**WHAT YOU SHOULD DO**
Reproduce the part of the forum thread on deriving the Euler-Lagrange equations that opens with the words "I'm trying to" and closes with "how to do it?", swapping "Hamilton's principle" for "the principle of stationary action".

**PROVIDED TEXT**
# Simple Derivation of Euler-Lagrange Equations

1. Jun 21, 2008

### dx

I'm trying to deduce the equations of motion in the form

$$\frac{d}{dt} \frac{\partial \cal L}{\partial \dot{q}} - \frac{\partial \cal L}{\partial q} = 0$$

with little algebra directly from Hamilton's principle, like the geometric derivation of snell's law from the principle of least time. It should be possible since they're simple enough to write. I've tried for about an hour with little luck. Does any one know how to do it?

2. Jun 21, 2008

### Ben Niehoff

First try letting $q_i$ be the usual Cartesian coordinates, $(x, y, z)$. Then you should be able to recover

$$F_x = m \dot x,$$

etc. Once you have that, show that the form of the Euler-Lagrange equation is invariant under coordinate transformations of the form

$$s_i = f_i(q_1, q_2, \dots q_n)$$

where $s_i$ are the new coordinates and $q_i$ are the old.

3. Jun 21, 2008

### dx

Actually I was looking for something more deductive, i.e starting out without already knowing the form of the E-L eqns.

4. Jun 21, 2008

### Ben Niehoff

Wait, I think I read your post wrong. My post above describes how to prove that Lagrange's and Newton's methods are equivalent. What you want to do is derive the Euler-Lagrange equation from the principle of least action, right?

It's easiest to consider a more general problem (because the Euler-Lagrange equations are, in fact, more general, and they can be used to find stationary points of any integrals). You have some integral J expressed by

$$J = \int_A^B F(y, \dot y; x) \, dx$$

for some functional F, function y, and independent variable x. Your goal is to find a function y that minimizes (or maximizes, or in general gives a stationary value for) the integral J on the interval [A,B], given the functional F. So here is what you do:

Denote the "correct" function as $y(x)$. Consider some functions $y(x, \alpha)$ which are "close to" y(x) in the sense that

$$y(x, \alpha) = y(x) + \alpha \eta(x)$$

for some (arbitrary) function $\eta(x)$, which is chosen such that $\eta(A) = \eta(B) = 0$. This way, $y(x, \alpha)$ is equal to $y(x)$ on the endpoints of [A,B], and they differ only in the middle.

**INFORMATION SUPPLIED**
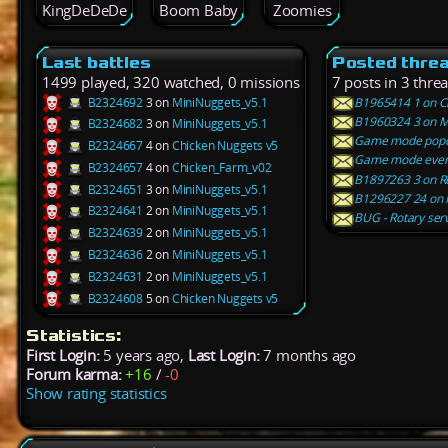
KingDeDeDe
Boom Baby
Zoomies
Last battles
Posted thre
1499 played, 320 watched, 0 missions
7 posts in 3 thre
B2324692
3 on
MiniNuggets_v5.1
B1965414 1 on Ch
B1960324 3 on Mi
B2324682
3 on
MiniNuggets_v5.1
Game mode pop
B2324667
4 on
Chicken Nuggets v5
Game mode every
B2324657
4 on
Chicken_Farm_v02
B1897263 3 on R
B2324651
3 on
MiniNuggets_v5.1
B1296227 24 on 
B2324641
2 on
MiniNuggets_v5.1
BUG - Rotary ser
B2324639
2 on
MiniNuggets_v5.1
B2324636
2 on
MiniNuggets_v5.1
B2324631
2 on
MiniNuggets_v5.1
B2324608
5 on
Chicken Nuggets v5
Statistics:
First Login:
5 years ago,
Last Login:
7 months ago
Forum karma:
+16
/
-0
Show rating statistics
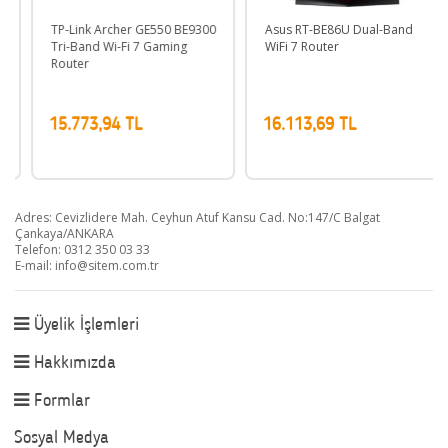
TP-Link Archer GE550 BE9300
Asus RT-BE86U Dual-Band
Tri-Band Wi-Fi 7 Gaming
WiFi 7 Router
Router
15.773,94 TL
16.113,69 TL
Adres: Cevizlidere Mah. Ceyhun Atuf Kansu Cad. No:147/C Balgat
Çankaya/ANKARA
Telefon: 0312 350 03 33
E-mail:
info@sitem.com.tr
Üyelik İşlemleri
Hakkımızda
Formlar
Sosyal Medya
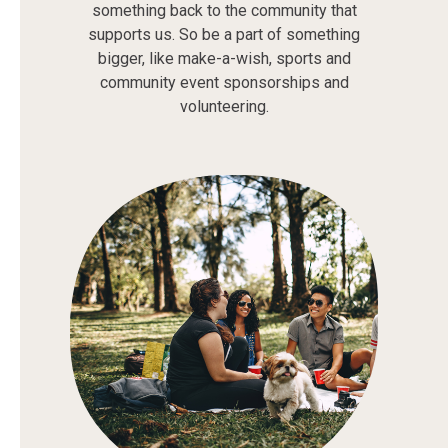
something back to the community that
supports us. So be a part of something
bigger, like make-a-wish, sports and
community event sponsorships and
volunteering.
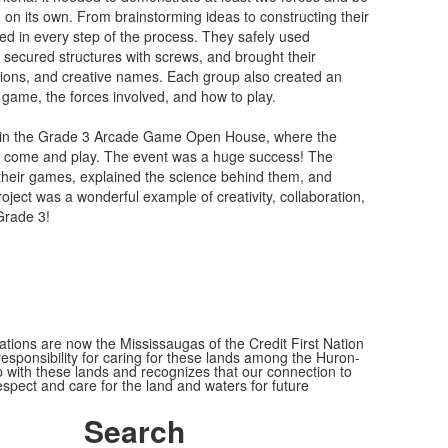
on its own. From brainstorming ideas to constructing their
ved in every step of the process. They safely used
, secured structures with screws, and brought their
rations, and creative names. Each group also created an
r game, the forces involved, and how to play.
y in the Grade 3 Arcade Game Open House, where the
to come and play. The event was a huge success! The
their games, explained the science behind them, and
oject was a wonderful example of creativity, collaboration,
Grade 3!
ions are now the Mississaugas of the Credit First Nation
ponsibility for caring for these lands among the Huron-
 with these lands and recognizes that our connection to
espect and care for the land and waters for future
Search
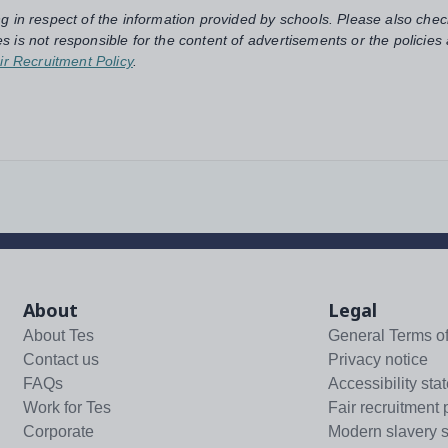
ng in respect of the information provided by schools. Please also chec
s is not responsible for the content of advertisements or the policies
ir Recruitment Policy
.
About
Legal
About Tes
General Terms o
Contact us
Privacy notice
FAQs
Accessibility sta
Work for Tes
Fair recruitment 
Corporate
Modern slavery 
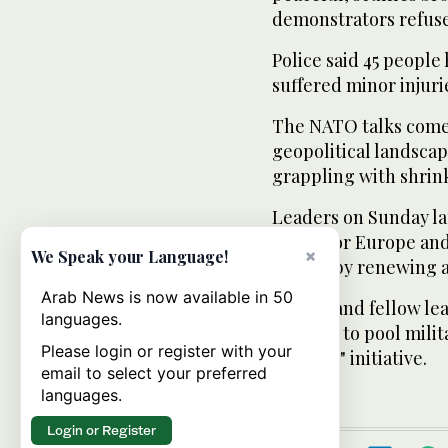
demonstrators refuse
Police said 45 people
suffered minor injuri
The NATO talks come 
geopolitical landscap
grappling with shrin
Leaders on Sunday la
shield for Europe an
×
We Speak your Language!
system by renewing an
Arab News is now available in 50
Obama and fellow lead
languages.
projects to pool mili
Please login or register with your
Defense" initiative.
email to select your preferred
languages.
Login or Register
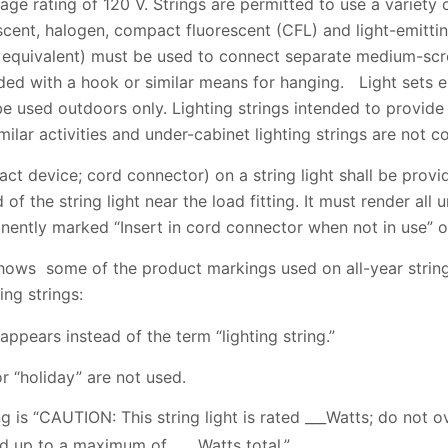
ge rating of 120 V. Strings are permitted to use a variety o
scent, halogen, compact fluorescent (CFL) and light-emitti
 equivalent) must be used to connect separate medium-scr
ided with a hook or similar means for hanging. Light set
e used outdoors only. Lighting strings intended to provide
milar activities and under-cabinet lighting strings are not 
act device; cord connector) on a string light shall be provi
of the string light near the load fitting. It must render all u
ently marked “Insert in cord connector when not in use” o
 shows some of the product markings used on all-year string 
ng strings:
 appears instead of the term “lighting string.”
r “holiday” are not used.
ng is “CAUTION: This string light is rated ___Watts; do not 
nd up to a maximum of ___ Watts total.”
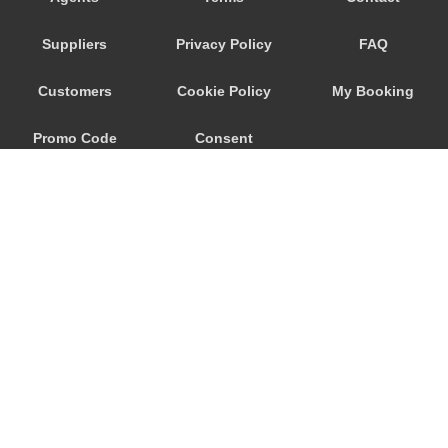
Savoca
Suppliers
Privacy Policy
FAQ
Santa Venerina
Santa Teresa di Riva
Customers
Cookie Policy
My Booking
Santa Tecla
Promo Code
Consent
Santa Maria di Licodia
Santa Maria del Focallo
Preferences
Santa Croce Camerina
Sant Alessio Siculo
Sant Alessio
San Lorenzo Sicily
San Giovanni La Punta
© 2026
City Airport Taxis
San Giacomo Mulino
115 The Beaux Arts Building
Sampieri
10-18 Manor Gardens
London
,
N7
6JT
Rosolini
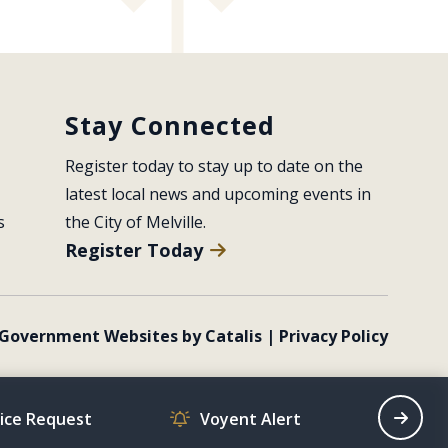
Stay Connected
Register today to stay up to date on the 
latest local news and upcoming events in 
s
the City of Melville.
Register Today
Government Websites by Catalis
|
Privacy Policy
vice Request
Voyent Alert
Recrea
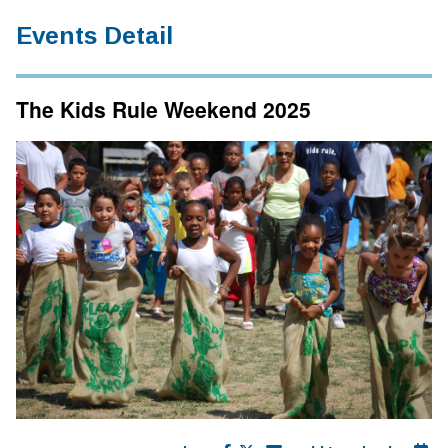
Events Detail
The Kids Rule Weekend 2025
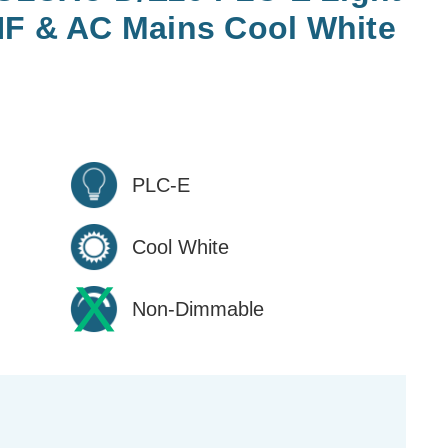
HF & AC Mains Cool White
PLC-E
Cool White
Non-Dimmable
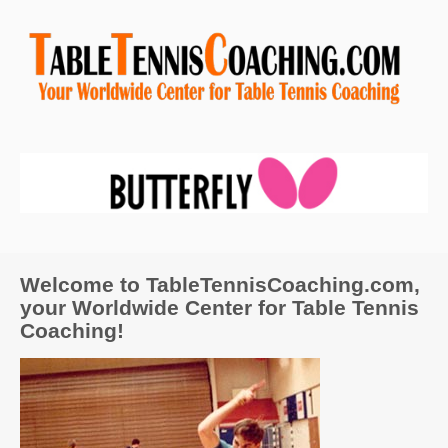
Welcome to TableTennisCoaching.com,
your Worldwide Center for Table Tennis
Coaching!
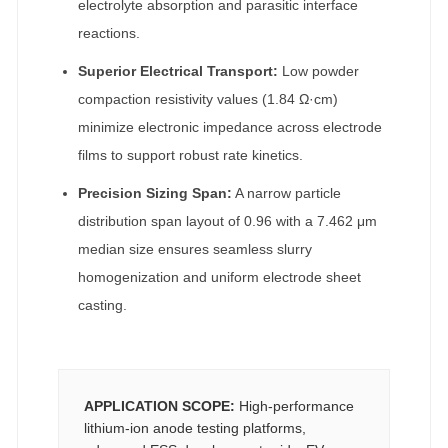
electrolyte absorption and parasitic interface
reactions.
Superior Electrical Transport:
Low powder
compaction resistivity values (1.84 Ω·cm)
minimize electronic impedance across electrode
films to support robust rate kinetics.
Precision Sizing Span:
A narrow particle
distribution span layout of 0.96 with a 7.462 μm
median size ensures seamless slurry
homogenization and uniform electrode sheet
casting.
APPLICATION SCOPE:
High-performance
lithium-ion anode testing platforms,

**RESULT FOR THIS EXERCISE**
I'm trying to deduce the equations of motion in the form

$$\frac{d}{dt} \frac{\partial \cal L}{\partial \dot{q}} - \frac{\partial \cal L}{\partial q} = 0$$

with little algebra directly from the principle of stationary action, like the geometric derivation of snell's law from the principle of least time. It should be possible since they're simple enough to write. I've tried for about an hour with little luck. Does any one know how to do it?